I agree that this should be an option on the page and not the default (as suggested in the email). The original idea of ordering with "agreement" first was just based on the idea that the sight shouldn't be purely about focusing on people that are against something, which is obviously a bit negative.

mlandauer commented 2 years ago

This is now done. An issue that this brings into relief can be seen by looking at a screenshot

image

The title of the page says "For a citizenship test" but the wording of the first section is "Voted consistently against..."

The page is not really about being for a citizenship test. It's about the "citizenship test" and those that are for it and those that are against it. If we were to remove the word "for" in the title we would also need to add back the clarifying wording around the description which would need to say something like "Those that are "for" this policy believe that people should have to pass a test before they are eligible to become Australian citizens"

@mackaymackay @katska really would like your thoughts on this before I barge ahead and do something I might regret!

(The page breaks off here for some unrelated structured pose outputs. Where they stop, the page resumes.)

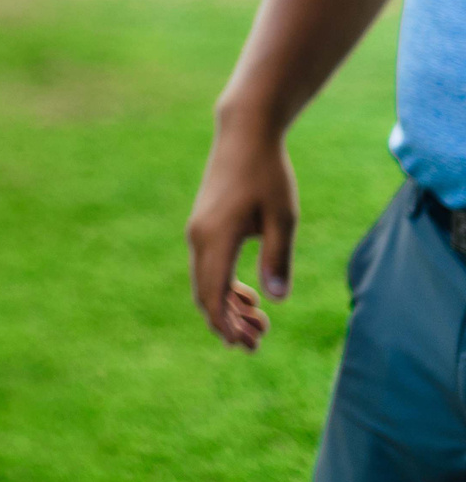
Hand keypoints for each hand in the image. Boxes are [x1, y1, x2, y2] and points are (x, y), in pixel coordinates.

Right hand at [186, 115, 297, 350]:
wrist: (244, 135)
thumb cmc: (268, 174)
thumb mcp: (283, 217)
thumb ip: (278, 258)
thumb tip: (275, 300)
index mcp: (215, 238)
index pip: (212, 294)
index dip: (225, 324)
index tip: (246, 346)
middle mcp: (198, 238)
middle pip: (204, 294)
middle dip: (227, 323)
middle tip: (257, 345)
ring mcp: (198, 231)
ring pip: (204, 282)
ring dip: (227, 307)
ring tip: (259, 322)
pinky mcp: (203, 226)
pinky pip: (206, 267)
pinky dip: (224, 287)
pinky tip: (249, 295)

katska commented 2 years ago

@mlandauer If you are asking whether its a good idea, then yes, I agree. If you have reservations, would you say more about this so I can better understand? The idea that pops into my head here is showing them both at once. Two columns side by side. Possibly for the laptop screen but not smaller devices/portrait orientation.

mlandauer commented 2 years ago

If you have reservations, would you say more about this so I can better understand?

My reservation is adding extra words "Those that are "for" this policy believe that..." seems very wordy to me and I don't like the word "believe" but I don't know what else to say.

mlandauer commented 2 years ago

I've split out the issue in #1348

katska commented 2 years ago

We're in a balancing act of brevity and a meaningful description of the act. How about simply describing the relationship, a vote 'for' this thing is consistent with the view of 'this policy' Those "for" have voted in support of "the thing" ... is where I've got to so far.